A banda ficou muito conhecida quando gravou a abertura da novela Locomotivas da Rede Globo. A Banda Black Rio representa o que há de melhor da música negra americana no Brasil,  banda referência para muitos que querem surfar nesta onda do Soul, do Funk e do Jazz.

Misturando o melhor da música brasileira, como a Gafieira e o Samba, a sonoridade é uma das mais perfeitas já produzidas no Brasil. Músicas como: Nova Guanabara, Carrossel, Locomotivas, Nove no Samba, etc, demonstram toda a qualidade de seus excelentes músicos.

 A Banda Black Rio é um grupo carioca formado em 1976 pelo saxofonista Oberdan Magalhães, sobrinho do sambista Silas de Oliveira.

A ideia surgiu a partir do produtor Don Filó, na época contratado pela WEA Discos (Warner/Elektra/Atlantic) que pilotava o sucesso fonográfico das equipes de som com os parceiros Alcione Magalhães (irmão de Oberdan Magalhães) e Nirto Promoções (primo de Don Filó). A equipe Soul Grand Prix, que liderava as vendas de disco pelo movimento black resolveu inovar no lançamento do seu segundo LP pela WEA, criando em 1976 uma surpresa. Don Filó convenceu a cúpula da gravadora (Andre Midani e Mazola) a incluir uma faixa instrumental da música “Juju Man” do grupo alemão “Passport” no novo LP da Soul Grand Prix. Oberdan Magalhães foi arregimentado para montar o grupo que teve como base o grupo “Azymuuth”, além de Oberdan Magalhães, Barrosinho e Marcio Montarroyos. A canção foi um sucesso nas pistas de dança black. Estava aberto o caminho para a criação da Banda Black Rio, que envolveu Luis Carlos (bateria e percussão), Barrosinho (trumpete), Lucio (trombone), Claudio Stevenson (guitarra), Jamil Joanes (baixo), Cristovão Bastos (piano). A produção do primeiro álbum foi do produtor Mazola, cabendo a Don Filó a coordenação artística e concepção de repertório, juntamente com Oberdan Magalhães.

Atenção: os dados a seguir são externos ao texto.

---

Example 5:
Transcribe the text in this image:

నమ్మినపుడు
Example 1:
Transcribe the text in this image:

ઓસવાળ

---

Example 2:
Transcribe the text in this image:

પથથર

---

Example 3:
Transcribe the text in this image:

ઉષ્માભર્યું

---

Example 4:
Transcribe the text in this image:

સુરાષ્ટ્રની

Banda Black Rio e Caetano Veloso

A banda gravou 6 discos: Maria Fumaça, produzido por Mazola, foi o primeiro álbum, originalmente lançado em 1977, e no mesmo ano a canção que da nome ao álbum foi o tema de abertura da telenovela Locomotivas da Rede Globo. Gafieira Universal, o segundo, foi produzido por Durval Ferreira e lançado em 1978: Gafieira Universal. Esse álbum marcou a estréia do grupo na RCA.

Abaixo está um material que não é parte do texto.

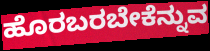
ಹೊರಬರಬೇಕೆನ್ನುವ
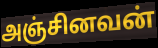
அஞ்சினவன்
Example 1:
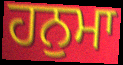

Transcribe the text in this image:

ਹਨੁਮਾ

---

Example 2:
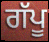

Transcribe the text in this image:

ਗੱਪੂ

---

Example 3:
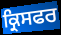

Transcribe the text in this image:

ਕ੍ਰਿਸਫਰ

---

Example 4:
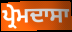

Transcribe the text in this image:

ਪ੍ਰੇਮਦਾਸਾ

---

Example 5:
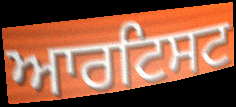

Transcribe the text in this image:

ਆਰਟਿਸਟ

O terceiro álbum, Saci Pererê, foi lançado em 1980. O quarto foi com o cantor Caetano Veloso, show gravado ao vivo no Teatro Carlos Gomes no Rio,em 1978 . Mas so foi lancado pela Universal em 2002. O grupo foi desfeito em 1985,1 ano apos a morte de Oberdan Magalhaes. Anos depois a BBR foi reeditada e hoje tem sido uma grande referência para o mundo da musica; artistas renomados como MosDef e a banda Incognito têm gravado suas músicas. Ao longo dos anos, BBR teve varias formações e competentes músicos fizeram respeitosamente parte dessa continuidade. Em 2011, BBR apresenta Super Nova Samba Funk, lançada pelo Selo Inglês Far Out Recordings que foi distribuído no Brasil.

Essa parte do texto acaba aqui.